Article Text
Abstract
Although adolescence represents a pivotal opportunity to enable young people with long-term conditions to fulfil their aspirations and to make better decisions about their health, this age group are rarely involved in healthcare redesign.
Aims
To question the idea of users as passive consumers rather than active producers of care
To renegotiate relationships between services users and professionals, which then empowers both parties
To engage stakeholders across organisational boundaries to transform healthcare
Methods Our interdisciplinary team, drawn from the arts, technology and healthcare, takes a whole systems approach to improving health by working with young people, healthcare workers and commissioners.

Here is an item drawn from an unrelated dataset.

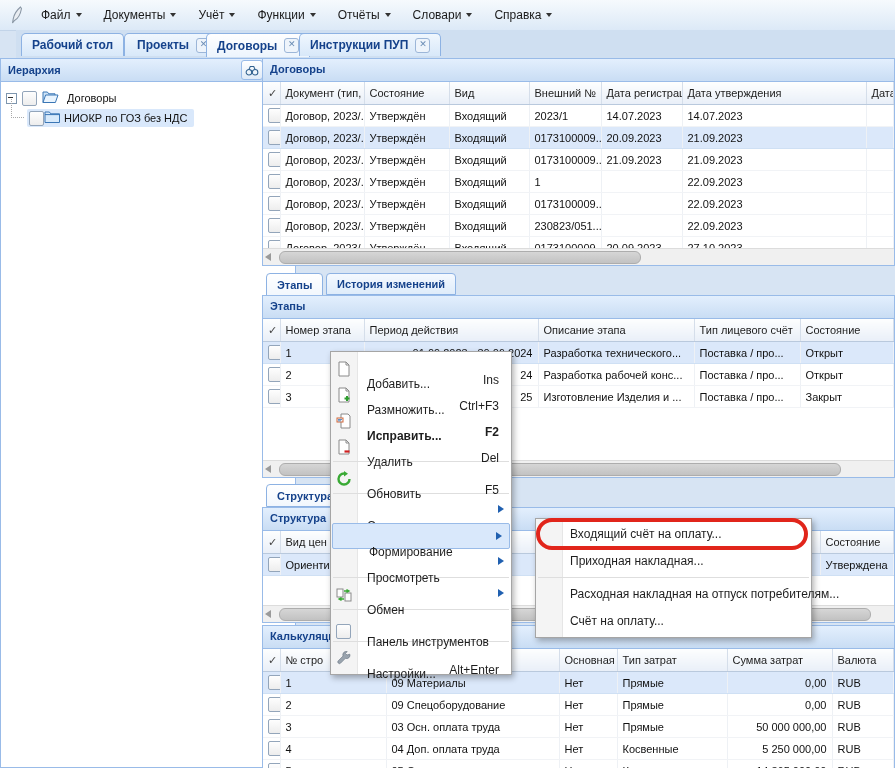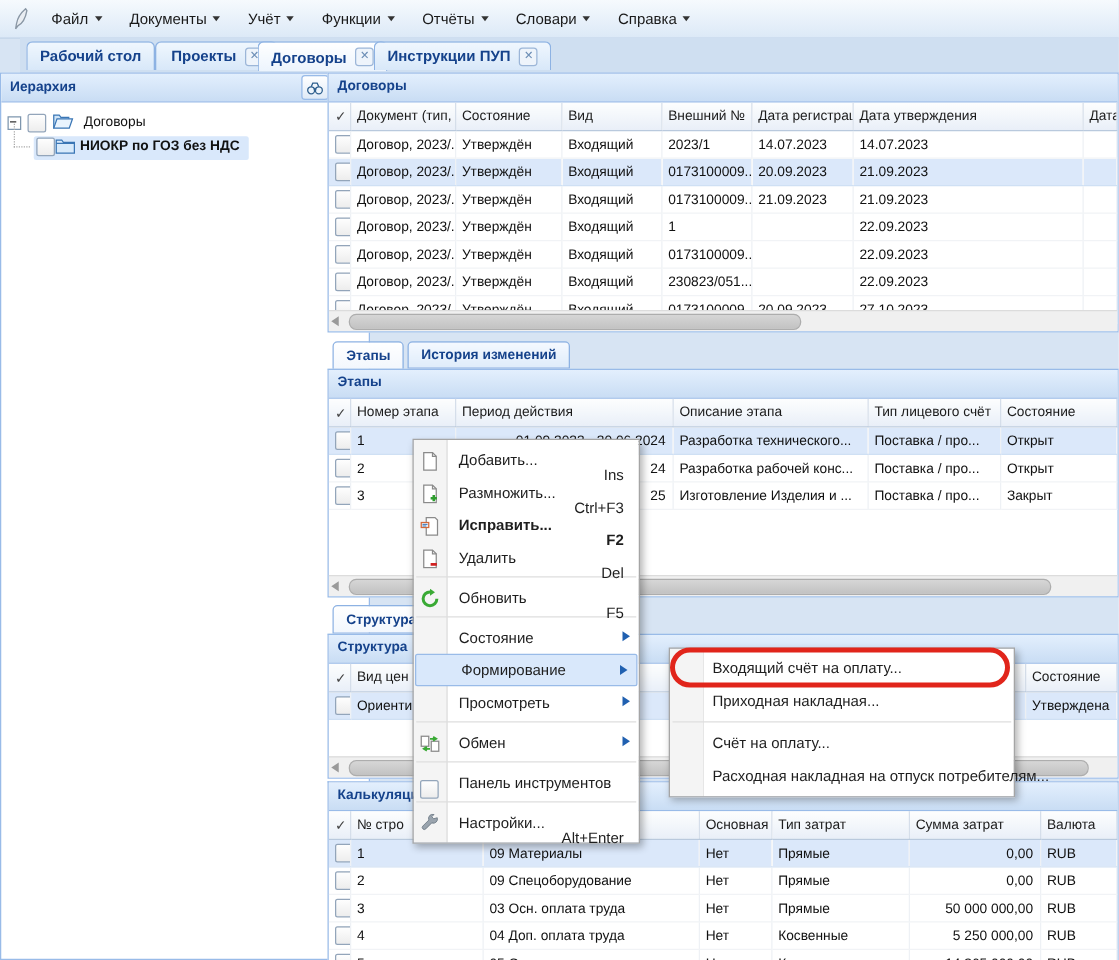"НИОКР по ГОЗ без НДС" .treelabel-wrap { align-items: flex-start -> center; font-weight: bold -> none }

At time of increasing pressures on resources, we have taken the professionals out of the hospital to help them look not just at the symptom, but at the patterns that generate those symptoms. We have worked with adolescents (86% of whom are from Black Minority Ethnic groups), from concept, through to execution including presenting at conferences.
We use technology as a lever to change the dynamic between patient and healthcare provider to improve outcomes, efficiency and engagement. To this end, we have co-produced films, mobile phone apps and workshops.
Results
Better Conversations http://talklab.nhs.uk: A multimedia intervention to improve the complex consultation process between clinicians, young people, and carers. We created a coaching web-app for healthcare professionals, posters and patient leaflets. Pilot data on 20 clinicians shows an improvement in the composite score resulting from four questions around confidence in consultations from 63% to 80%.

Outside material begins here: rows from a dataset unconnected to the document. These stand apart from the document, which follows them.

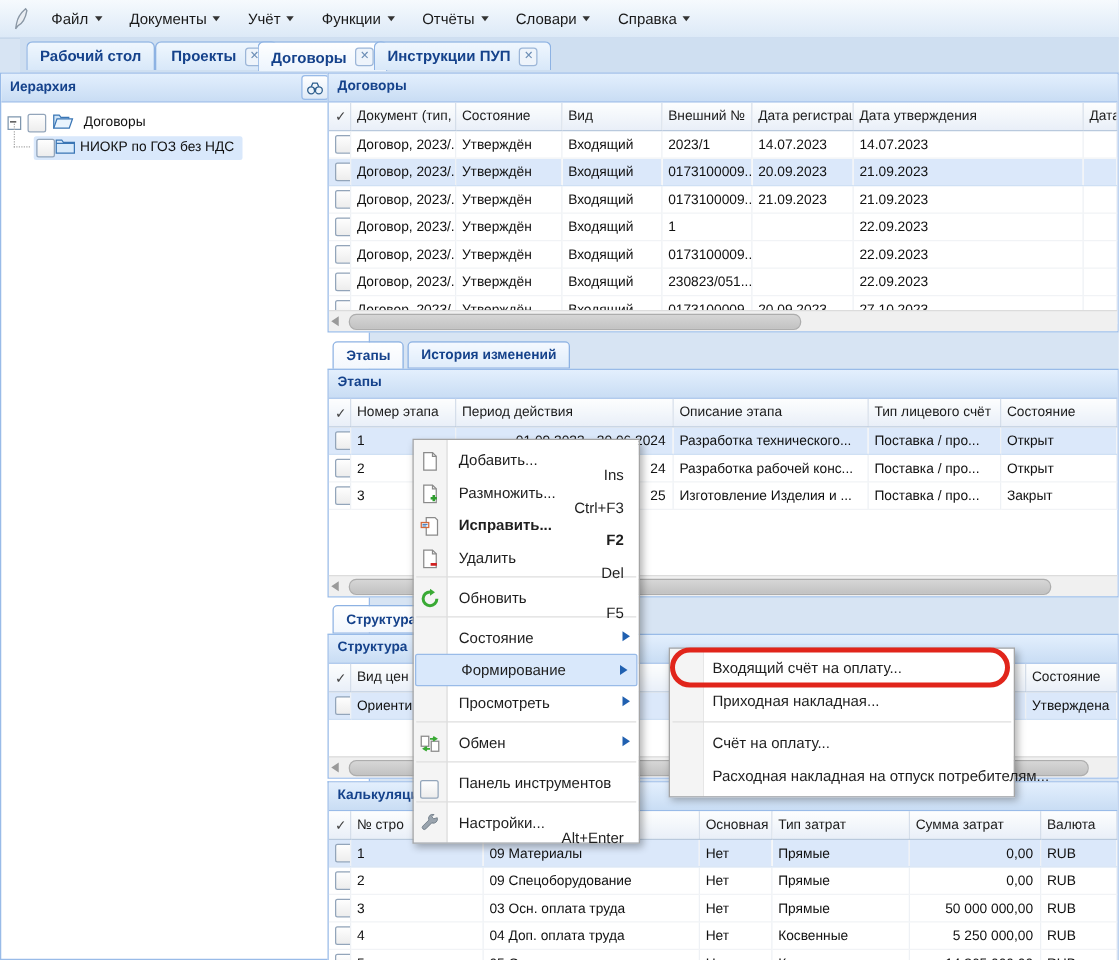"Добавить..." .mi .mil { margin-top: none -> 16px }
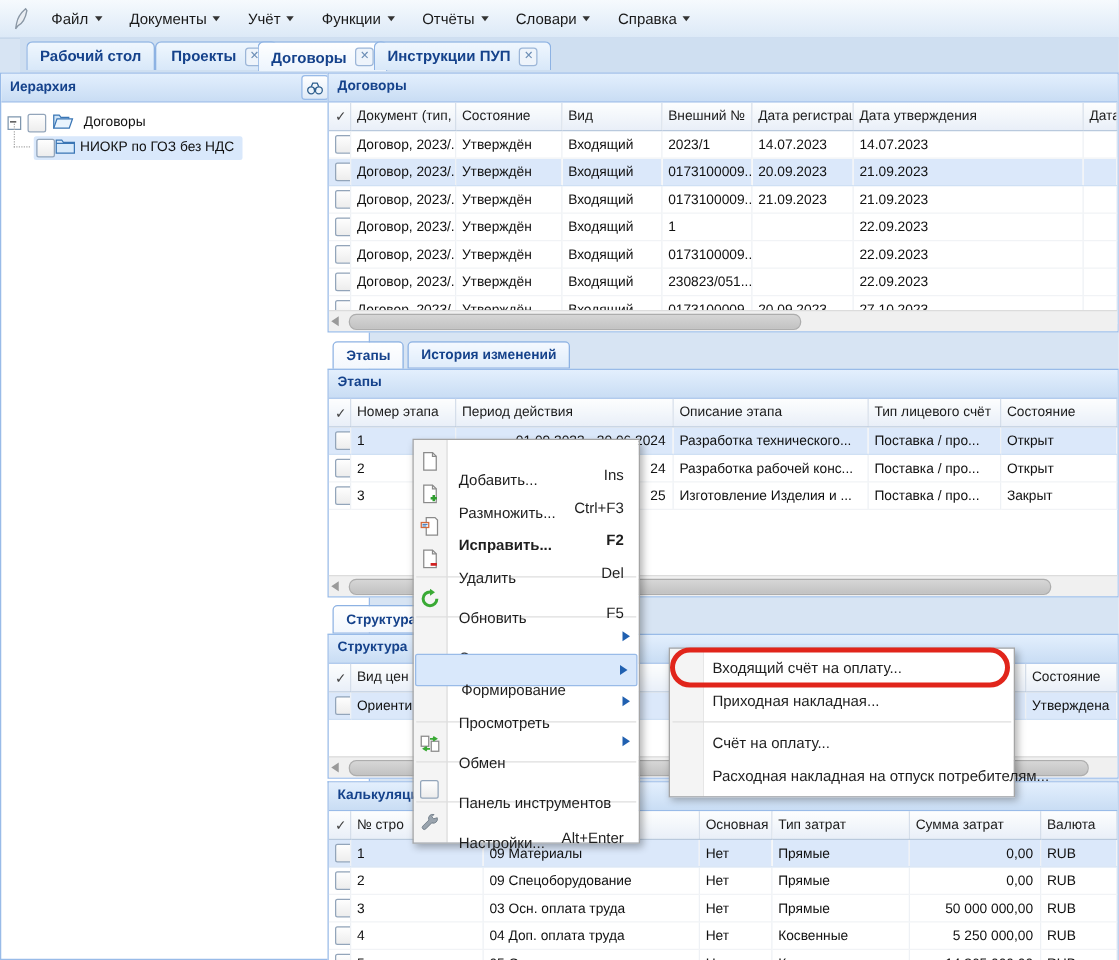"Счёт на оплату..." div.smi { order: before "Расходная накладная на отпуск" -> after "Расходная накладная на отпуск" }
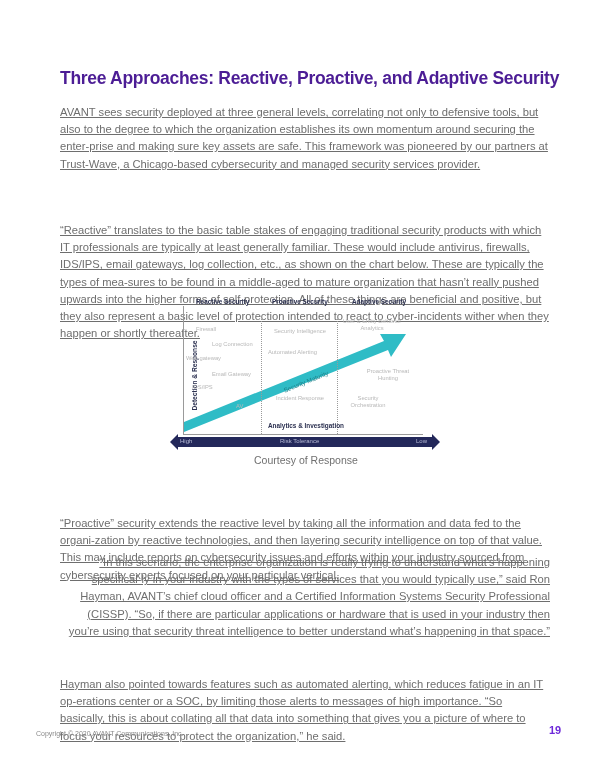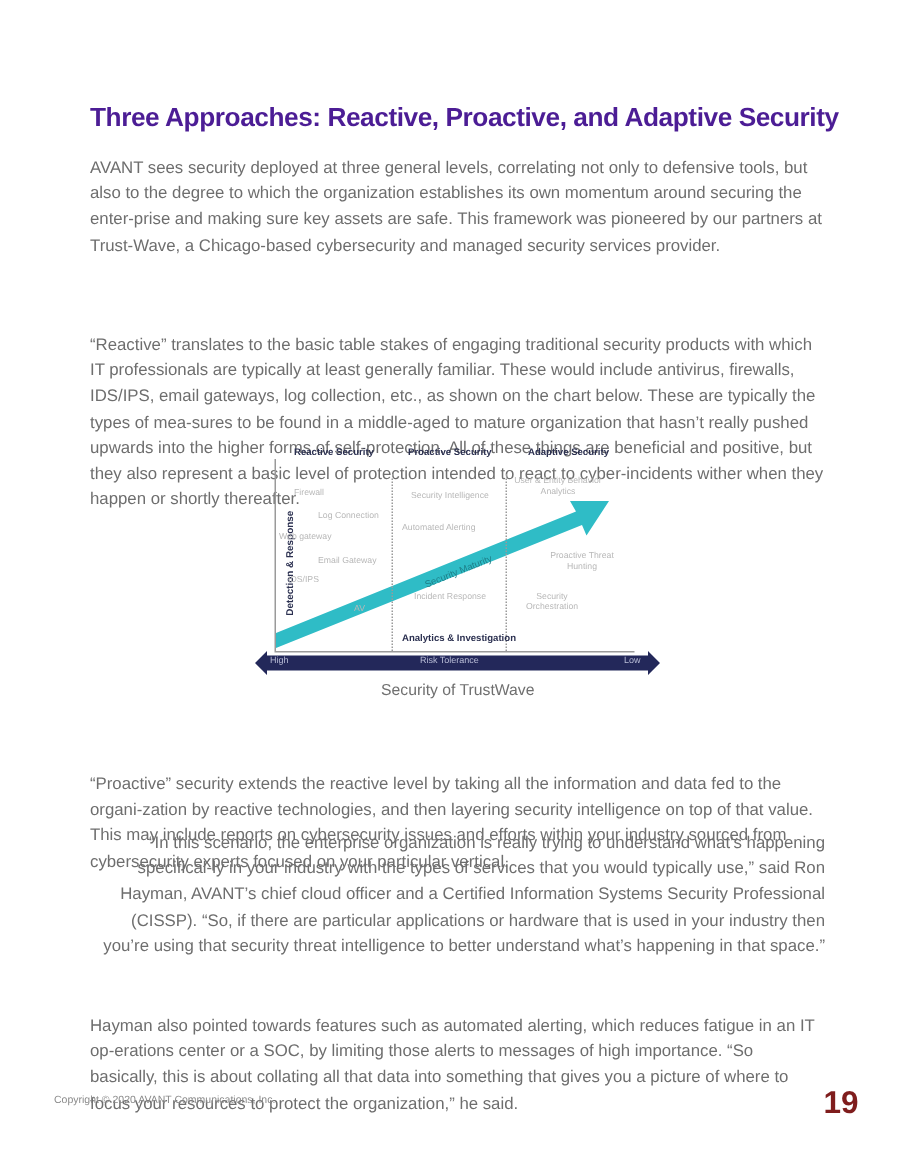"AVANT sees security deployed at" .para { text-decoration: none -> underline }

The Better Life Experiment: A programme of workshops supported by a smartphone app directed at improving transition as young people take on more responsibility for their care.
Re-thinking Transition: A parallel workshop and multimedia web programme to train healthcare professionals in facilitating and supporting the Better Life Experiment and to deliver better patient-centred care.
Conclusion By involving patients in service design, we believe we have co-designed interventions with greater impact. We have used design thinking to create user-friendly solutions that enable adolescents to take ownership for their health. In a time of financial austerity we are using innovation to mobilise the resourcefulness of healthcare workers, patients, and families.